** DATA TO USE follows **

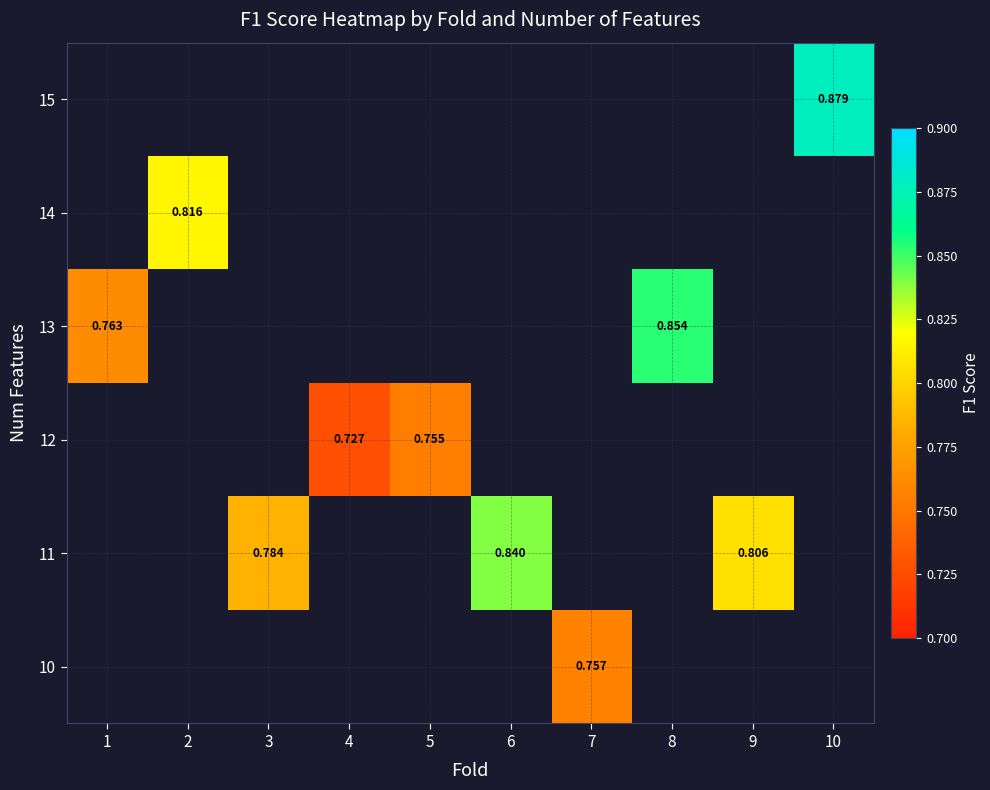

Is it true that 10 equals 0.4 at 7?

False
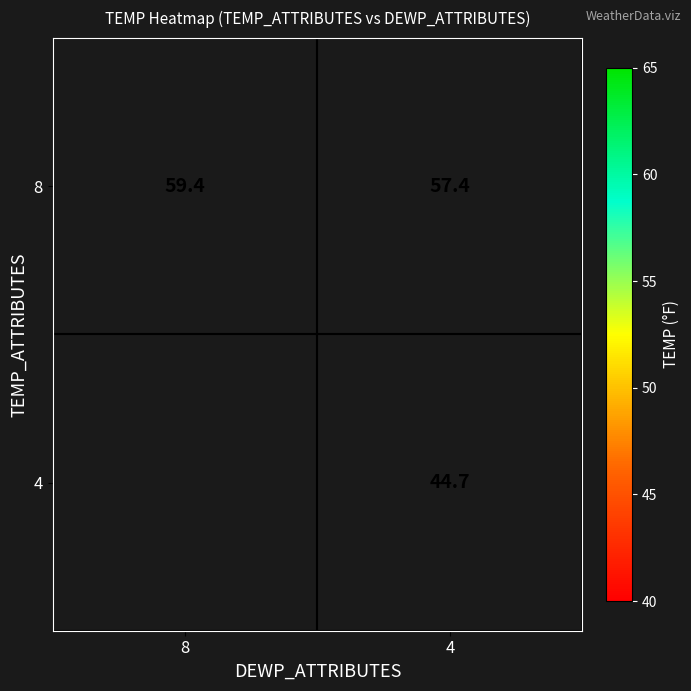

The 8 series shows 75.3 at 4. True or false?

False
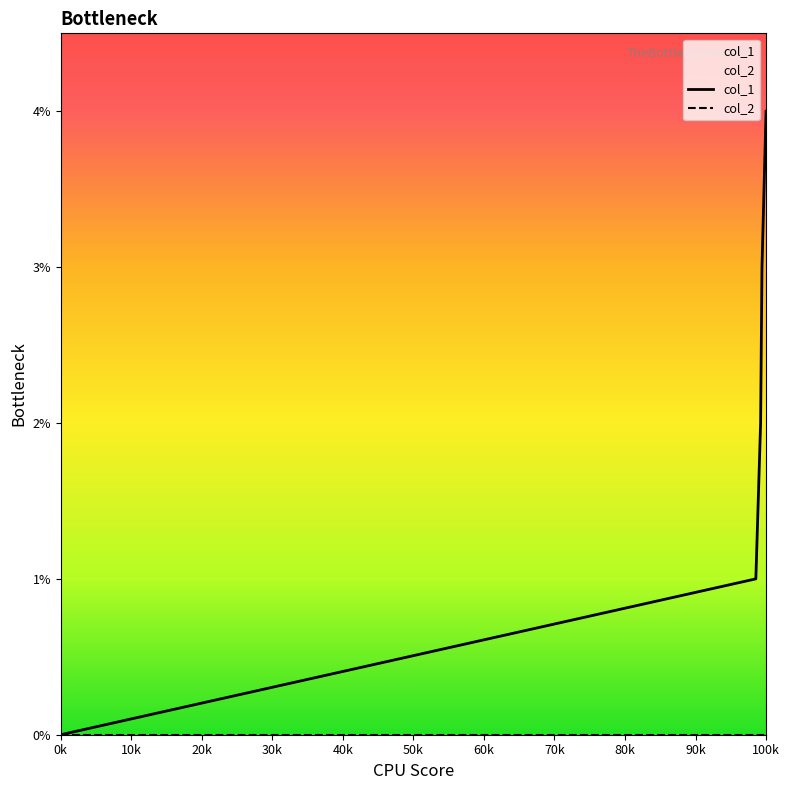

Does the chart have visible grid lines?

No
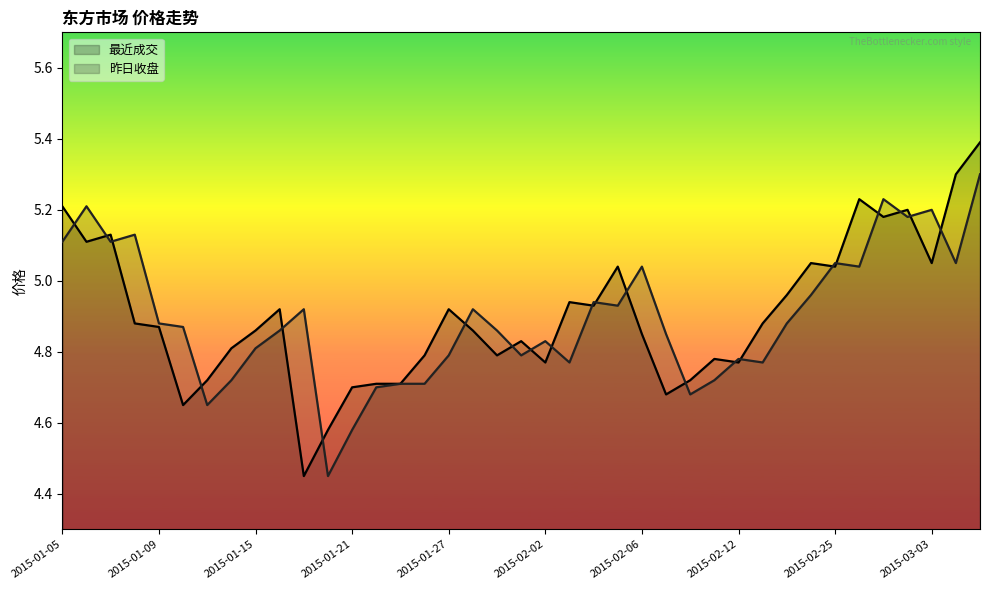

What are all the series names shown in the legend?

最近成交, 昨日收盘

** End of DATA TO USE **
** DATA TO USE follows **

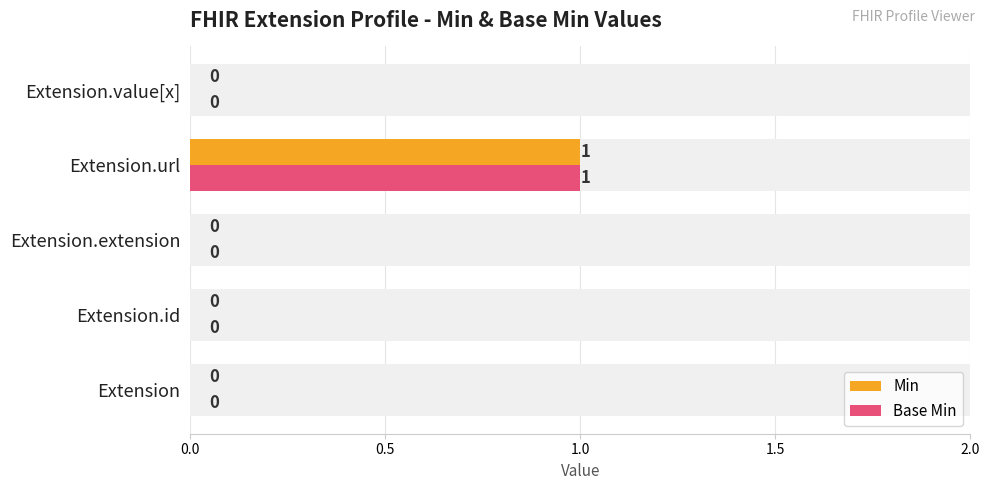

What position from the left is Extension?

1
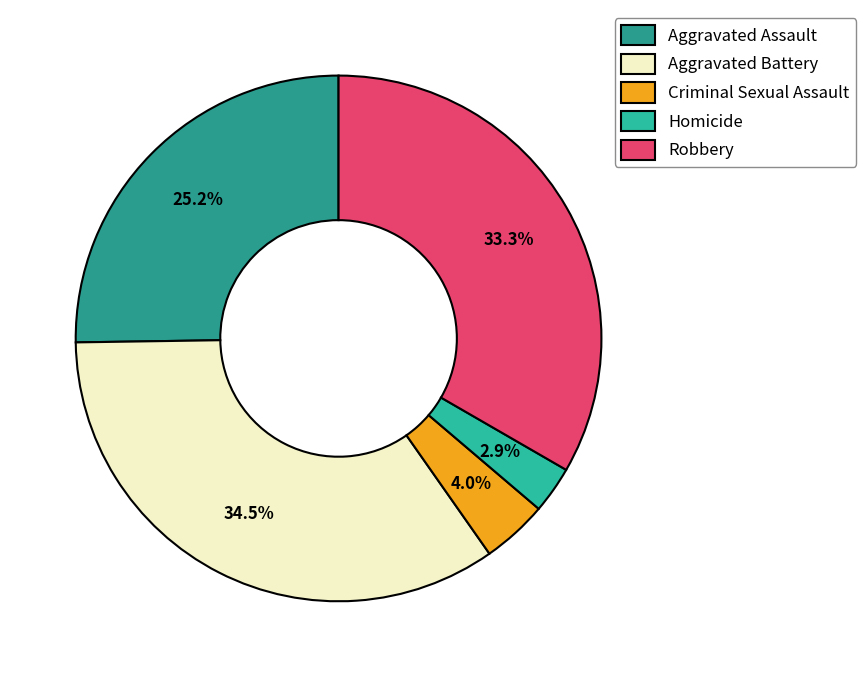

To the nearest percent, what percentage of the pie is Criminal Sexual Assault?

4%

** End of DATA TO USE **

PROBLEM TO SOLVE — Revise the records above starting at the line with "Does the chart have visible grid lines?" and ending at the line with "What are all", replacing "legend" with "key" and changing nothing else. Leave the pictures out of your answer.

RESULT —
Does the chart have visible grid lines?

No

What are all the series names shown in the key?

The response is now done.